7. PRESERVE BOTH THE DOCUMENTARY AND PHYSICAL EVIDENCE OF YOUR CLAIM.

If you are claiming that a differing site condition requires a change to some aspect of the project, such as the scope of work, you need to give the other side an opportunity to observe that condition and document it before that condition is disturbed. Similarly, if you are claiming that a contractor has performed defective work on a project, you need to be careful about how you document the defect and preserve the other side’s opportunity to observe that defective work before you undertake any repairs.

8. PAY ATTENTION TO APPLICABLE PROMPT PAY STATUTES.

Under Ohio law, if you are a general contractor or higher-tier subcontractor, you have 10 days from the receipt of your payment from the owner or general contractor in which to pay your subcontractors. There are very limited exceptions to this rule. Failure to comply can result in harsh penalties to you that you may not have anticipated when you got into your dispute, including an 18% interest penalty on top of what you already owe, payment of the other side’s attorneys’ fees, and payment of court costs. Importantly, you cannot require a subcontractor to waive its prompt-payment rights in your contract with them.

9. PAY ATTENTION TO TIME LIMITS TO PRESERVE YOUR BOND CLAIMS.

If you are seeking payment for amounts owed to you by another contractor on a project, you will want to see whether that contractor was required to obtain a bond as part of their contract. However, contractors frequently fail to consider whether there are time limitations within which they must assert a claim on a bond.

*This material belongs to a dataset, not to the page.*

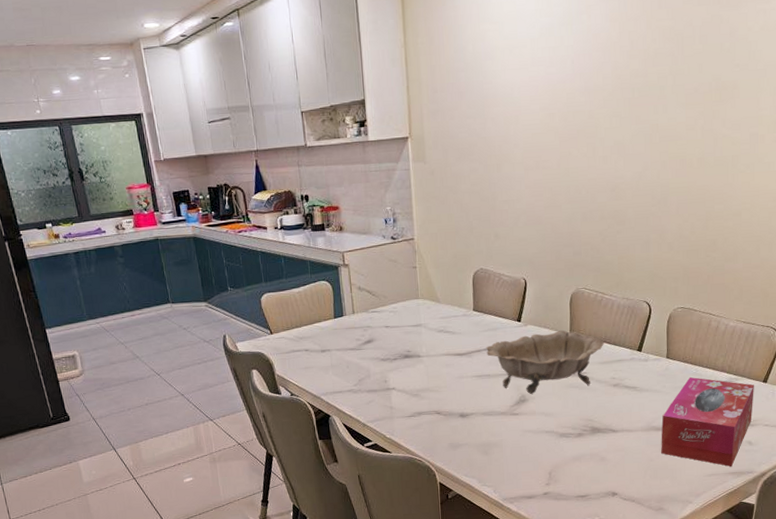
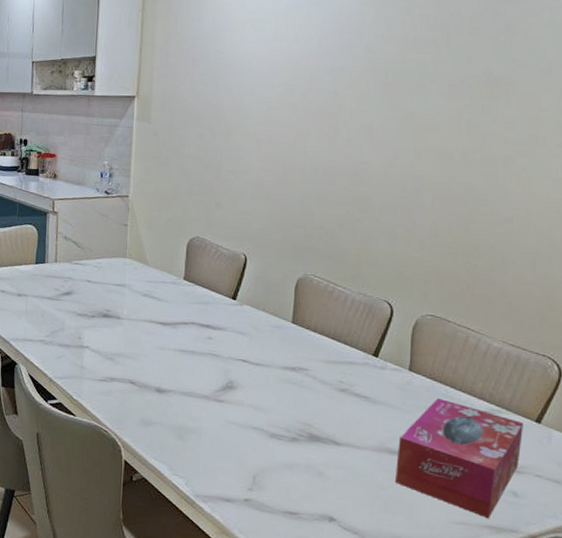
decorative bowl: present [485,329,604,395] -> none [193,315,333,386]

For example, on federal projects covered by the Miller Act, you must generally wait 90 days after you last provided labor or materials to the project to file suit. However, your suit must be filed within one year after you last provided labor and materials. This one-year limitations period will be strictly enforced. For state projects, there are frequently limitations imposed by “Little Miller Act” statutes.

10. COMPLY WITH TIME LIMITATIONS IN THE APPLICABLE MECHANICS’ LIEN STATUTES.

Under Ohio law, you are required to provide a Notice of Furnishing within 21 days after you first provide labor or materials to a project. If you wait longer, you may lose your lien rights to labor or materials provided prior to you serving the notice.

Similarly, on most commercial projects, to protect your lien rights, you must file your lien within 75 days after your work is completed. You ordinarily cannot extend this time period by doing things like ministerial repair work. Failing to preserve your lien rights can critically impair your ability to receive a favorable resolution to a payment dispute.

Not preparing for a dispute in advance will hurt your ability to win. It is important to preserve your arguments and leverage points so you can use them when the opportunity arises.